Begrijpt u dat u de reputatie hebt van buisprof?
“Ik ben ook student geweest. Ik versta dus dat er mythes bestaan over proffen die graag studenten buizen. Maar daar is dus niets van aan. Ik ben niet uit op een bloedbad. Ik streef er niet naar om er eens serieus de bijl in te zetten. Evenmin heb ik een ‘numerus fixus’ in mijn hoofd. Als studenten niet slagen, beschouw ik dat niet als een persoonlijk falen van mijnentwege, maar ik vind het wel jammer. Er zijn immers heel wat factoren die ik niet onder controle heb. Motivatie en discipline bepalen sterk of studenten slagen of niet.
“Ik zal u zelfs een bedrijfsgeheim verklappen: vaak pas ik de cijfers opwaarts aan. Als alle examens verbeterd zijn, plaatsen we de resultaten in een lijst. Wanneer dat er echt heel dramatisch uitziet, verminder ik bijvoorbeeld het gewicht van enkele heel slecht scorende vragen of krijgt iedereen er een half punt bij. Of een punt, als het werkelijk erg is. Ik heb nog nooit van mijn leven het algemene cijfer naar beneden getrokken. Van mij mag iedereen slagen, ik wens het iedereen toe. Maar mijn job is niet enkel mensen opleiden maar ook nagaan of ze aan de normen voldoen. De universiteit levert immers een garantiebewijs af.”
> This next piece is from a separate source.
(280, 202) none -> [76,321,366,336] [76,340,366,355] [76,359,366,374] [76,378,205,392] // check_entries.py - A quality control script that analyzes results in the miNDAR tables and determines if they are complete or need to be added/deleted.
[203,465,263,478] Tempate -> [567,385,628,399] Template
Maar u bent wel een strenge professor?
“Er zijn verschillende redenen om hoge eisen te zetten. Ik zeg tegen mijn studenten: ‘Jullie hebben gekozen voor universitair onderwijs. Dat wordt door de maatschappij en de arbeidsmarkt aangezien als de hoogste onderwijsvorm. Je zult ervoor moeten werken en de lat ligt hoog.’ In principe zou de lat nergens hoger mogen liggen. Ik wil dat mensen die hier een diploma halen een kwaliteitslabel meekrijgen: dit is degelijk materiaal. Dat doe je maar door ervoor te zorgen dat de studenten die het diploma halen het effectief ook waard zijn. Dat is mijn grootste bekommernis.
“Wij zijn eigenlijk onderbemand om alle studenten in de hogere jaren heel veel  begeleiding te geven bij papers, masterproef, groepswerken enz. Van de studenten in de hogere jaren moeten we dus zeker zijn dat ze goed genoeg zijn, ook om zonder dat wij er de hele tijd naast zitten hun opdrachten te maken. Daarom moet je voldoende streng selecteren in het eerste jaar. Wat voor zin heeft om een massa mensen door te laten naar het tweede jaar en hen dan oefeningen te geven waarvan je weet dat ze die eigenlijk niet aankunnen?”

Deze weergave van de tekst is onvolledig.